I am more and more frequently being asked by companies to take a look at their choices for their marketing technology. Because these are large companies, they usually have a mishmosh of platforms that they have mixed and matched to create some semblance of order. Often they have multiple content management systems in different parts of the business. They all have a strategy. But I often don’t see clarity within that strategy.
With few exceptions, your goal should be to have a sole source strategy or a best-in-class strategy.
A sole source strategy says that, wherever possible, you will use the marketing stack components from a single vendor. Adobe is the one that usually wins these shoot-outs, at least at the moment, but you can pick whichever vendor seems to work for you. The benefits are that the vendor does the integration work between the components. The best vendors provide functions that are difficult or impossible when you roll your own stack.
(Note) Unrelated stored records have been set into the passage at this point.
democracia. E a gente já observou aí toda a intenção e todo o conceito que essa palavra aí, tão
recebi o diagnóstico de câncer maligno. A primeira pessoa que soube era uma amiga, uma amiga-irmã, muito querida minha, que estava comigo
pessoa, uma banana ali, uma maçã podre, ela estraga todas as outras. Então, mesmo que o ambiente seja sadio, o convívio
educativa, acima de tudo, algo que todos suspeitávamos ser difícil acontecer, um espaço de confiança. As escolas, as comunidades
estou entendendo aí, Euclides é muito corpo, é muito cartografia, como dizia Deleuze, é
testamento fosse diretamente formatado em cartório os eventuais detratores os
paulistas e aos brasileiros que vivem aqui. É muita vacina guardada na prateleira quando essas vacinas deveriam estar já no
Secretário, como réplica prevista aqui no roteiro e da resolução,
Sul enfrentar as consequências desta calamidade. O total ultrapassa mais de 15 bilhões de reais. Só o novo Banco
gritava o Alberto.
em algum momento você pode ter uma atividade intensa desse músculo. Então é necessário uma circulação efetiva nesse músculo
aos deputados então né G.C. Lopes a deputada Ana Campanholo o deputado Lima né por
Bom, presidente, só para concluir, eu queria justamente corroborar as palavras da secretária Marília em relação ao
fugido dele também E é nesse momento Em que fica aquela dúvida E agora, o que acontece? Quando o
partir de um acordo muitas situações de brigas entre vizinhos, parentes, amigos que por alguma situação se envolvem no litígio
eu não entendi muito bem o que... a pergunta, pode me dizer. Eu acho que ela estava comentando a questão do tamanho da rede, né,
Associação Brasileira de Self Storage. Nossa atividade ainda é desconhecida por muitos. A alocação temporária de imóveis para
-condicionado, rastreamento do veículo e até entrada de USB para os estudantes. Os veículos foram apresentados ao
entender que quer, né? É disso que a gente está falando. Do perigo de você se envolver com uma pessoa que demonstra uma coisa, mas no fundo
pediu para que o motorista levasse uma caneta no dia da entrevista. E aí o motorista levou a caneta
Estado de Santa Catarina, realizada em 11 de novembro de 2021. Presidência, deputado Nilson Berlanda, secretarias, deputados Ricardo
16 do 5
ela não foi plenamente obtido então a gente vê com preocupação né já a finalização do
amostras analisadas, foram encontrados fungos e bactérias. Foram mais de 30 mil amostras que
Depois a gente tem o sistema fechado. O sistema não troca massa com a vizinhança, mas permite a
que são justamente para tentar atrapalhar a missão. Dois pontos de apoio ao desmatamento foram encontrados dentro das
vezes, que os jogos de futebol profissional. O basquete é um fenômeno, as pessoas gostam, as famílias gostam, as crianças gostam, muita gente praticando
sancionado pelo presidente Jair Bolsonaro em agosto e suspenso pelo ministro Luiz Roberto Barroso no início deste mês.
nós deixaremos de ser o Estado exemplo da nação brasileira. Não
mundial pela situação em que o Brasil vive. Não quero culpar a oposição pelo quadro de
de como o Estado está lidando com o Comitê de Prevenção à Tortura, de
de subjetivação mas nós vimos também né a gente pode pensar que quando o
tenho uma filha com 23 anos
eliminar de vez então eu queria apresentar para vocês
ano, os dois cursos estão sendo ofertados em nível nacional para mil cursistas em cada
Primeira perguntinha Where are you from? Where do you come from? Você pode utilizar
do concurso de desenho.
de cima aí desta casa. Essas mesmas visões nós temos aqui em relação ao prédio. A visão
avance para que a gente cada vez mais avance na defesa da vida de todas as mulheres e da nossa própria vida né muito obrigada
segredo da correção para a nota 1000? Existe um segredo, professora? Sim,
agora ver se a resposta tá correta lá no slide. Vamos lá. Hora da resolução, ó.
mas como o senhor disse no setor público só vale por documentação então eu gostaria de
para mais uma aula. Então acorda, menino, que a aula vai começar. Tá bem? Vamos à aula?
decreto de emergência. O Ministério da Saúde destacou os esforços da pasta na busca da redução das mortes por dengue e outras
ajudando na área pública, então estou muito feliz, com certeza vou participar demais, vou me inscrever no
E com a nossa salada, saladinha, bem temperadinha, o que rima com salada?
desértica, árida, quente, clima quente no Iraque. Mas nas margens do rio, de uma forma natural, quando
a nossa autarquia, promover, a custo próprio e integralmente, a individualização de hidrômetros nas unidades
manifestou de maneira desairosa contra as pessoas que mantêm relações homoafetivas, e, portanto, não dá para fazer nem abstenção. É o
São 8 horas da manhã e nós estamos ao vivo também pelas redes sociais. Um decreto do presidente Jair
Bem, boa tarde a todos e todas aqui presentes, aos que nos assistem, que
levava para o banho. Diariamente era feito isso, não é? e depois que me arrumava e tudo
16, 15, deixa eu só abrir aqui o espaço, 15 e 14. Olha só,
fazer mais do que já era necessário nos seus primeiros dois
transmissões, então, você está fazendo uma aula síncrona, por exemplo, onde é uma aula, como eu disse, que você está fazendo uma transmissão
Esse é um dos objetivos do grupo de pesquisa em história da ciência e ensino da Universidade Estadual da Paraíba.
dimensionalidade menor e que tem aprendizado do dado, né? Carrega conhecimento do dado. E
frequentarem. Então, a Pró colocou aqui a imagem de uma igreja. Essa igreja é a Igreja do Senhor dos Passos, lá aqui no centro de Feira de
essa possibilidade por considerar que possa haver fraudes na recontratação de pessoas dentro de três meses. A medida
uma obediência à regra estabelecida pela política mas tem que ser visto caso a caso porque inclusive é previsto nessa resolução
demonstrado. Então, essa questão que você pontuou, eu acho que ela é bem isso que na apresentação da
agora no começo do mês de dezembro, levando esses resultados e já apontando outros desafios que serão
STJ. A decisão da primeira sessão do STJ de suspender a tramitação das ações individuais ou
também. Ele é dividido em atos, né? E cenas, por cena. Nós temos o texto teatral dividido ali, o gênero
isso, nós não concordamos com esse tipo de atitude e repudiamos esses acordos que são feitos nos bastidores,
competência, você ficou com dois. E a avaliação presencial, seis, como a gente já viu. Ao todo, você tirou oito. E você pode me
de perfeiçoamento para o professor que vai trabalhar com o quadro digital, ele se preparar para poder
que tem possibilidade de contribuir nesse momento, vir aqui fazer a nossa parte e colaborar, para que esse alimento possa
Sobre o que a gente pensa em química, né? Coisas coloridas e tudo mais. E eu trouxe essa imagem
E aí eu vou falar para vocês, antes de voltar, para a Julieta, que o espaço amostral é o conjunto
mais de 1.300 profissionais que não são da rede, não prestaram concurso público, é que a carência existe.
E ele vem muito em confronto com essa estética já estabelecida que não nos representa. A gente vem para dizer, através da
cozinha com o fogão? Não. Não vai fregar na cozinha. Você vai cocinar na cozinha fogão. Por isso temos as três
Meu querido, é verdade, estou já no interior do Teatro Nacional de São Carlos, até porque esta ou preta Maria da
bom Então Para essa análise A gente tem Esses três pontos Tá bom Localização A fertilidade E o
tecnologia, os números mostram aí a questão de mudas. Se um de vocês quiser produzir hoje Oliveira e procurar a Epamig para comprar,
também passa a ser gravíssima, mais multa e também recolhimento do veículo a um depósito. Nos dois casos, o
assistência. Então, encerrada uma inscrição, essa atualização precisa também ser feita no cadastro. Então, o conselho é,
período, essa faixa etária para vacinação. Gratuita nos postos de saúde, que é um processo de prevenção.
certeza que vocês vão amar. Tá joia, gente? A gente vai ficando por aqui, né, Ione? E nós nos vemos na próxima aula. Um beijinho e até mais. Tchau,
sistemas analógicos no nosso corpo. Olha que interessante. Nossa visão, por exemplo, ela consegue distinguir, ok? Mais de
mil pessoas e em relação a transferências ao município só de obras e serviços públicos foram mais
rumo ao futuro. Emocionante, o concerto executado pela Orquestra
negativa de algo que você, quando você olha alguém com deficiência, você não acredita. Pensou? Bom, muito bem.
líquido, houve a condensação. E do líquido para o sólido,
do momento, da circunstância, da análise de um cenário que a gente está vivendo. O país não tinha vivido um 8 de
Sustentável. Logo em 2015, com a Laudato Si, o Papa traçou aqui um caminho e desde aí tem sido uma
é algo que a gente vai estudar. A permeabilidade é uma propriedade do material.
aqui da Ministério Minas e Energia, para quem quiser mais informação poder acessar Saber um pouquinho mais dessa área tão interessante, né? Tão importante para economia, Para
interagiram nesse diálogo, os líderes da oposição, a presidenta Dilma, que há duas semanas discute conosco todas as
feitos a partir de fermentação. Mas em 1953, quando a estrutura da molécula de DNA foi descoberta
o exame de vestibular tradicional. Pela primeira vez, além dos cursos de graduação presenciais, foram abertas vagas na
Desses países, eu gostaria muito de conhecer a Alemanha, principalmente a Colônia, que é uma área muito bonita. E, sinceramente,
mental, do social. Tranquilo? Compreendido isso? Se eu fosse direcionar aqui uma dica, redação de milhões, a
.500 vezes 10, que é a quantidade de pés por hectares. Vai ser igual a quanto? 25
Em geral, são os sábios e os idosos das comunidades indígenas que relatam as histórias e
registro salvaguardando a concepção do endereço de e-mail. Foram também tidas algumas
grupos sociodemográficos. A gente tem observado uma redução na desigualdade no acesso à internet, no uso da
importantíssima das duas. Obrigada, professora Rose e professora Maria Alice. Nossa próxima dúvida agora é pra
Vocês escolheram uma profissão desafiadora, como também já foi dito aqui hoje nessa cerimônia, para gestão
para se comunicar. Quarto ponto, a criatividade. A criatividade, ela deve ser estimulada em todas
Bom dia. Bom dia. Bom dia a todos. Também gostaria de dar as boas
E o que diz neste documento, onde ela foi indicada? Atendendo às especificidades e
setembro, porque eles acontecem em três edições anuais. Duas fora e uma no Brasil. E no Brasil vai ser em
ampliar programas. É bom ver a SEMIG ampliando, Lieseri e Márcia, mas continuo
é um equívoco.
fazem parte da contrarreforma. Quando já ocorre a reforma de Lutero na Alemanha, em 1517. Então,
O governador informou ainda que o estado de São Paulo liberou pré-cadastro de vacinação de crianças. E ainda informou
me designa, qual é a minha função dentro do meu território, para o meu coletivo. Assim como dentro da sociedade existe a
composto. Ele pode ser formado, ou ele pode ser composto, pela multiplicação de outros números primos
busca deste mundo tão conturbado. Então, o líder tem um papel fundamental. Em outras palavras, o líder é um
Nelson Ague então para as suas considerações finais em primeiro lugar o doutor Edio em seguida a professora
A best-in-class strategy, on the other hand, means that you will always choose the best component for each part of the stack, no matter where it is from. Yes, your integration costs are higher, but the advantage is that you are always able to move to the next big thing and you are not held hostage by a single vendor on pricing.
Which strategy is better? I am a consultant, so it depends. That’s one of the reasons they ask me to take a look. But the point I am making is that it makes sense to pick one of these strategies or the other.
So far, so good. The problem is that I rarely see that kind of strategic clarity. What I usually see is that one vendor has a few components and you’ve mixed and matched the rest. Each time, you have a really good reason. It could be that you have been using a component for years and it works fine. It could be that you tried to have a best-in-class strategy but that your components got bought up by sole source vendors. It could bet that you haven’t really paid attention to either strategy, and just send out an RFP when a component gets long in the tooth.
Whatever the reason, it makes it hard to execute when you don’t have a strategy. Or when you don’t execute it. But I see lots of folks spending the time and money to integrate components that aren’t really best-in-class, and using most of the components for one vendor while missing the few key ones that actually make the single source approach worth it.
Taking the time to think through your approach makes all the difference, and execution of that approach is what delivers the return on investment.